“Come with me, Louis, and speak to her yourself.”
They went upstairs together, and paused on the threshold of Felix’s room to observe what was passing within.
The boy was propped by pillows into an upright position on the sofa, and was looking curiously into a small basket which Edna held on her lap.
She was reading to him a touching little letter just received from an invalid child, who had never walked, who was confined always to the house, and wrote to thank her, in sweet, childish style, for a story which she had read in the Magazine, and which made her very happy.
The invalid stated that her chief amusement consisted in tending a few flowers that grew in pots in her windows; and in token of her gratitude, she had made a nosegay of mignonette, pansies, and geranium leaves, which she sent with her scrawling letter.
In conclusion, the child asked that the woman whom, without having seen, she yet loved, would be so kind as to give her a list of such books as a little girl ought to study, and to write her “just a few lines” that she could keep under her pillow, to look at now and then. As Edna finished reading the note, Felix took it, to examine the small, indistinct characters, and said:
“Dear little thing! Don’t you wish we knew her? ‘Louie Lawrence.’ Of course, you will answer it, Edna?”
“Yes, immediately, and tell her how grateful I am for her generosity in sparing me a portion of her pet flowers. Each word in her sweet little letter is as precious as a pearl, for it came from the very depths of her pure heart.”

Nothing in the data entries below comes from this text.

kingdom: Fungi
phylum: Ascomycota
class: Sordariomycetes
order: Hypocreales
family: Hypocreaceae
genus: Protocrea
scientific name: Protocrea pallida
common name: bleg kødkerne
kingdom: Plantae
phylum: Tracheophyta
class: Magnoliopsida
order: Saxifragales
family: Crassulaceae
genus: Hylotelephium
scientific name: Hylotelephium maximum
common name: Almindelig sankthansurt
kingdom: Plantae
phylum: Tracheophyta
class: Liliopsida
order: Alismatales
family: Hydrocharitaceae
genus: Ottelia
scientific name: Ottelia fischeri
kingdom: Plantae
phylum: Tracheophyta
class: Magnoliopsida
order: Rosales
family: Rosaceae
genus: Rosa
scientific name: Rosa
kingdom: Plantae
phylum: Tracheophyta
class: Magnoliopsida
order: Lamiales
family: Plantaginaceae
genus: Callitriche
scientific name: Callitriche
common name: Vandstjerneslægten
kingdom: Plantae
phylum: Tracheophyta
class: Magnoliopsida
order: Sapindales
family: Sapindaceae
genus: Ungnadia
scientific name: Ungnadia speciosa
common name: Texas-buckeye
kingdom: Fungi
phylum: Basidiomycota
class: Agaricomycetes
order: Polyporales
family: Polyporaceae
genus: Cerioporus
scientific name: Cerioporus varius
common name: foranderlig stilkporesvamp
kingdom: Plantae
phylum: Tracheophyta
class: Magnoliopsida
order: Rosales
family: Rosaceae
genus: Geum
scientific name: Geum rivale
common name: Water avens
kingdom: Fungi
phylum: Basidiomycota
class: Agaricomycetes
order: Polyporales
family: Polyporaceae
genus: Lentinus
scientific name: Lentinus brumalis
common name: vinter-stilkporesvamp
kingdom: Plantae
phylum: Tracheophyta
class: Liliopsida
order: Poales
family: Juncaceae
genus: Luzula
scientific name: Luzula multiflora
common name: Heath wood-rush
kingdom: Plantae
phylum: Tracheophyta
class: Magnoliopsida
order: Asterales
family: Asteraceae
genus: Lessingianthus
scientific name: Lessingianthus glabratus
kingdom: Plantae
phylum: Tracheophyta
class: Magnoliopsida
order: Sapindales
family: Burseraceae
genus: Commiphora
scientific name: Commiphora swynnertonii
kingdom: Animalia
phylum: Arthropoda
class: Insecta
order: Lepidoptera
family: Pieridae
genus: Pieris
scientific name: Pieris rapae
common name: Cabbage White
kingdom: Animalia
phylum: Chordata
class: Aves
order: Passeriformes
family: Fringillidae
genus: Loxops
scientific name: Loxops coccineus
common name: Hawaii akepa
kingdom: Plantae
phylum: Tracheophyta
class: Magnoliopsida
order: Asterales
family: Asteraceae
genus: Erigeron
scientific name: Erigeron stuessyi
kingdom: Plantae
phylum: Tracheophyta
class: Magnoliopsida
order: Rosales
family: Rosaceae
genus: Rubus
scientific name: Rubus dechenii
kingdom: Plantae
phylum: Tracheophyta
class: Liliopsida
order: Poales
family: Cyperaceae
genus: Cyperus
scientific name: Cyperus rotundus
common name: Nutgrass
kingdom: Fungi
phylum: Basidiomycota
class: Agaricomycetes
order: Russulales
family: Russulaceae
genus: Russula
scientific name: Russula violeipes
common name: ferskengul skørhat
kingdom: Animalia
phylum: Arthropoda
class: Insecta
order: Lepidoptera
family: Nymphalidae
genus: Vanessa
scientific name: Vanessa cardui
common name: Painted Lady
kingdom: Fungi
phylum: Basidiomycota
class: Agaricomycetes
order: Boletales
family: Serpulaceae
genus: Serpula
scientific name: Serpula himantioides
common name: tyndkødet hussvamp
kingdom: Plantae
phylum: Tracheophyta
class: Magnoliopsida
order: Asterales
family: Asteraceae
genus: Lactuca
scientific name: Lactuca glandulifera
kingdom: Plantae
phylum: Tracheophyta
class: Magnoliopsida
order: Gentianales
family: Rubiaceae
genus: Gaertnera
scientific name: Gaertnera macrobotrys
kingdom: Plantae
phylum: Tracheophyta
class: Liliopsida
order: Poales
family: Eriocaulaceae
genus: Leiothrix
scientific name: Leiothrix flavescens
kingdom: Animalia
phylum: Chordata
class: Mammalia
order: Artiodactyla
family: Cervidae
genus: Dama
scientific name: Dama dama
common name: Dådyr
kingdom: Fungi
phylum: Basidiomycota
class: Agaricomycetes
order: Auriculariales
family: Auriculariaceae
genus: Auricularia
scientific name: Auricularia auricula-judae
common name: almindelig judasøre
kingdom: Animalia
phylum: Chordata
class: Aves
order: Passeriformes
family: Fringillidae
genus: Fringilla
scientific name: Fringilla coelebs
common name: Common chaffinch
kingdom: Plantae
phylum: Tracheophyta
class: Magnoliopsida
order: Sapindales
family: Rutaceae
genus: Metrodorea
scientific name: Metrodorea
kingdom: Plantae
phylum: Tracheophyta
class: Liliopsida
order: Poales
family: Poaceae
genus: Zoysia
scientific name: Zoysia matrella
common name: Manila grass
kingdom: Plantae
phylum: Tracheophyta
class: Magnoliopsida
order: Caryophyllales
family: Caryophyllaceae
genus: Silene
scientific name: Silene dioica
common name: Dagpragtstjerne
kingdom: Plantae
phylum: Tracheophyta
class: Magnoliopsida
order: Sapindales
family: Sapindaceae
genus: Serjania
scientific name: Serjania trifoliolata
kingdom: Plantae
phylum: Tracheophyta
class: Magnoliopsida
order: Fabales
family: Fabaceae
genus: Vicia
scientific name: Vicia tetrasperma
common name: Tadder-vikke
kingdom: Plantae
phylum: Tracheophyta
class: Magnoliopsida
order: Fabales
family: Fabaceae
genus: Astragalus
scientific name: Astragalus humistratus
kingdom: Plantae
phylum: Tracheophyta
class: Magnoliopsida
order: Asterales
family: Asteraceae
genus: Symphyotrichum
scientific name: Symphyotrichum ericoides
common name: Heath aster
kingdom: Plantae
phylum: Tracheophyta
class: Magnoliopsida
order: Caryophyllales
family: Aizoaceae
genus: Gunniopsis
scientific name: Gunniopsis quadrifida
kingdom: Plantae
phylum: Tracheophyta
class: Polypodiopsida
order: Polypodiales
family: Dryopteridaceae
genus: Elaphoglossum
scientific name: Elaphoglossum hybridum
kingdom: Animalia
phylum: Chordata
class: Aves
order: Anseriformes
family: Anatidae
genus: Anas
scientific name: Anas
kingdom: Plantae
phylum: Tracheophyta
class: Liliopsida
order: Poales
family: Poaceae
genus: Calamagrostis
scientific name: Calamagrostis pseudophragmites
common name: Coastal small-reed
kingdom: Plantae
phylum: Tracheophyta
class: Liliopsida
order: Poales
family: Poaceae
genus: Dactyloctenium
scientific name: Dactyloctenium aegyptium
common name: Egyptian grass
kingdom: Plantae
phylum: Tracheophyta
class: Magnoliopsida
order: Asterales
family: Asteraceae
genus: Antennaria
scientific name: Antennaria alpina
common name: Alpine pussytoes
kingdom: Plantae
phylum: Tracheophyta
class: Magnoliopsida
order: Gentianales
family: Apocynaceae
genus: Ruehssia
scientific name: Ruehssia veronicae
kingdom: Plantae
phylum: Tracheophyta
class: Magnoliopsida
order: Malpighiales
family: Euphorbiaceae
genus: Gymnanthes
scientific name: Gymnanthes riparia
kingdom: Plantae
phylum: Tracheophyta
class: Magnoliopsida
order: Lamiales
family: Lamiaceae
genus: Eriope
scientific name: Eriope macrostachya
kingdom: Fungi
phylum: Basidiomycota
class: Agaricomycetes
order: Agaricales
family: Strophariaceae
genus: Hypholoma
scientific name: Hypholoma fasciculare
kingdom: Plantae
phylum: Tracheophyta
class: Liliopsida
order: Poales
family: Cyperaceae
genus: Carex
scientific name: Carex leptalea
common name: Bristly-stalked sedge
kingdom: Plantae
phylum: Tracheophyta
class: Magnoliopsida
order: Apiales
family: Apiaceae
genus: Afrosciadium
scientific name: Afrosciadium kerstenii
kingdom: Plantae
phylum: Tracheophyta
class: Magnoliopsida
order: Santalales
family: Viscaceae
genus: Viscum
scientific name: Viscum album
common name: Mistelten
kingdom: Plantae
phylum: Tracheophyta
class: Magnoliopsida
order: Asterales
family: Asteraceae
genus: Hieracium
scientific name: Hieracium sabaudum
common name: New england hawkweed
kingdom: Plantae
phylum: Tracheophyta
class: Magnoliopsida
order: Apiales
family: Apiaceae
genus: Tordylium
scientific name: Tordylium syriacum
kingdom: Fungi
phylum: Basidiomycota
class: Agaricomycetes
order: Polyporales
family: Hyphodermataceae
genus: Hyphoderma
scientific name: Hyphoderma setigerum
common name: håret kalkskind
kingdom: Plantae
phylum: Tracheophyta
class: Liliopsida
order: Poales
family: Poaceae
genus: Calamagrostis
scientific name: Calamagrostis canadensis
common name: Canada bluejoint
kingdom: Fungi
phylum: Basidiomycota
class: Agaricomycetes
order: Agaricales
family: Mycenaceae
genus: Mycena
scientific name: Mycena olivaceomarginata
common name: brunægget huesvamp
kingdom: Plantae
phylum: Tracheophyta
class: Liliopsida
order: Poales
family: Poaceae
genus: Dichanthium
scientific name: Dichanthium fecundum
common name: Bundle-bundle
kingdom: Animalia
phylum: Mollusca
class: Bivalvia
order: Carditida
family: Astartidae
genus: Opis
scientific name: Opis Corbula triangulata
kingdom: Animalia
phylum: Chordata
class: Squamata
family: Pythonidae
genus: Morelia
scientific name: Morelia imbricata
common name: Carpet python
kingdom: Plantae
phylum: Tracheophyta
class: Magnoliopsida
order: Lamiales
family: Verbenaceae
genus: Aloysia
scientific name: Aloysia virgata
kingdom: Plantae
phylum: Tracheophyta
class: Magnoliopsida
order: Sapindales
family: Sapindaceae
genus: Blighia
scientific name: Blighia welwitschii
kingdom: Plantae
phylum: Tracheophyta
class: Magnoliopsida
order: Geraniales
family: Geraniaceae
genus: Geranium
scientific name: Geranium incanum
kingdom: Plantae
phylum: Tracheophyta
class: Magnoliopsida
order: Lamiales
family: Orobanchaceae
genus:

“Oh! what a blessed thing it is to feel that you are doing some good in the world! That little Louie says she prays for you every night before she goes to sleep! What a comfort such letters must be to you! Edna, how happy you look! But there are tears shining in your eyes, they always come when you are glad. What books will you tell her to study?”
“I will think about the subject, and let you read my answer. Give me the ‘notelet’; I want to put it away securely among my treasures. How deliciously fragrant the flowers are! Only smell them, Felix! Here, my darling, I will give them to you, and write to the little Louie how happy she made two people.”
She lifted the delicate bouquet so daintily fashioned by fairy child-fingers, inhaled the perfume, and, as she put it in the thin fingers of the cripple, she bent forward and kissed his fever-parched lips. At this instant Felix saw his parents standing at the door, and held up the flowers triumphantly.